マーケティングはグロースだけではない:完全な戦略のための3つの要素

ダイレクトレスポンスメーラーからデジタルファーストのアクイジションループまで、マーケティングのツールは変化しているかもしれませんが、企業が世界中でより激しい競争に直面する中で、効果的なマーケティング戦略の必要性は高まる一方です。

一般的に、マーケティングとグロース・マーケティングを混同して考える人がいますが、それは、多くのアーリーステージのスタートアップ企業にとって、グロースとは生き残りのことだからです。グロース・マーケティングは、企業の成功にとって重要な役割を果たしますが、完璧なマーケティング戦略に必要なすべてを網羅するものではありません。

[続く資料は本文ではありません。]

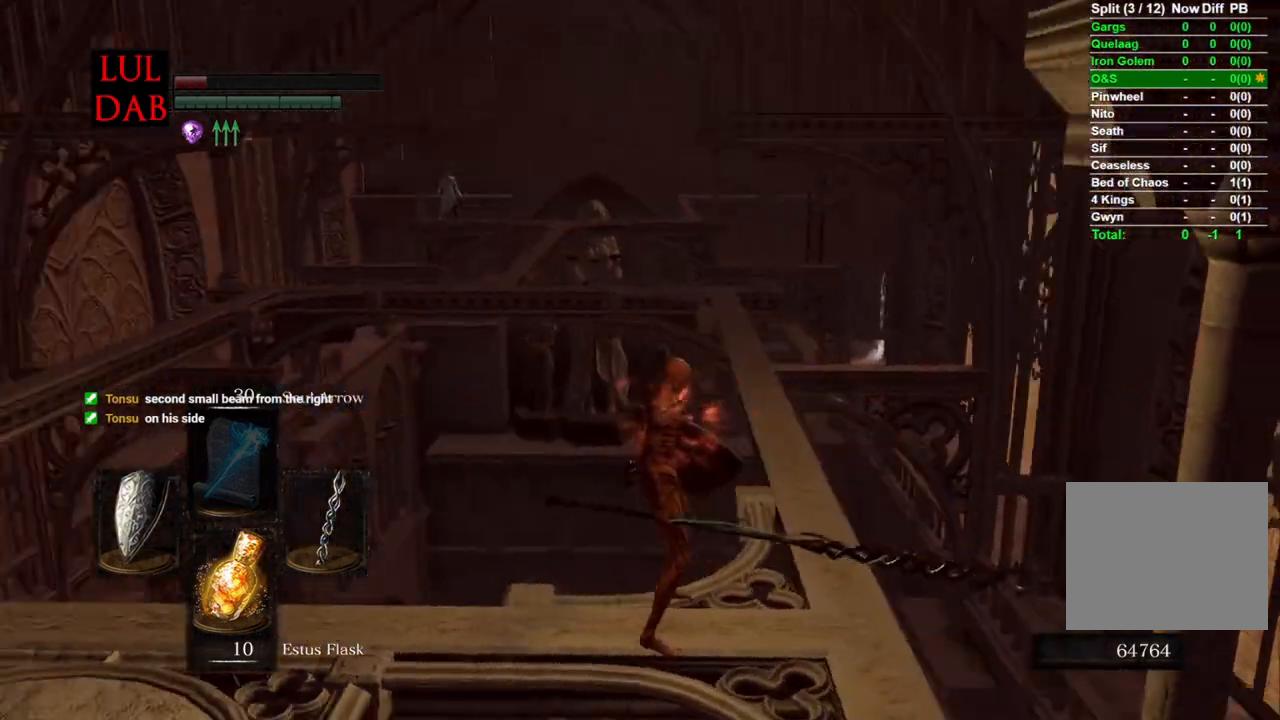
{"buttons": [], "left_stick": "center", "right_stick": "up-right", "events": [[117, "right_stick", "center"], [167, "DPAD_RIGHT", "down"], [267, "DPAD_RIGHT", "up"], [367, "right_stick", "up-right"]]}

マーケティングリーダーになるためには、従来のグロースの定義を超え、マーケティングの3つの領域、すなわちブランド・マーケティング、グロース・マーケティング、プロダクト・マーケティングを統合することも必要です。そして、マーケット、顧客、ビジネスの変化を積極的に捉え、より強固な戦略を構築することができるようになるのです。

今回は、マーケティング戦略の策定と強化に役立つ情報をお伝えします。

  1. マーケティングの3つの領域
    1. 1. ブランド・マーケティング
    2. 2. プロダクト・マーケティング
    3. 3. グロース・マーケティング
  2. 統合マーケティング戦略のインパクト
    1. 1. ある領域での変化は、他の領域にも影響を与える
    2. 2. 各ドメインの変化が複合的な効果をもたらすような順序にする
    3. 3. 各ドメインの変化は異なる時間軸で起こるため、積極性が不可欠である
  3. 複数ドメインマーケティング戦略の長所
    1. 戦略をアップデートする時期であることを示すシグナル
    2. 内部要因:オーディエンスの拡大
    3. 内部:ビジネスモデルの進化
    4. 内部:プロダクトの発売
    5. 外部環境:マクロトレンド
    6. 外部環境:競争環境と規制の動向
    7. 外部要因:テクノロジーやユーザーの行動変化
  4. ピースをつなげる

この記事は、「Marketing is More Than Growth: The 3 Parts of a Complete Strategy」を著書の了解を得て翻訳したものです。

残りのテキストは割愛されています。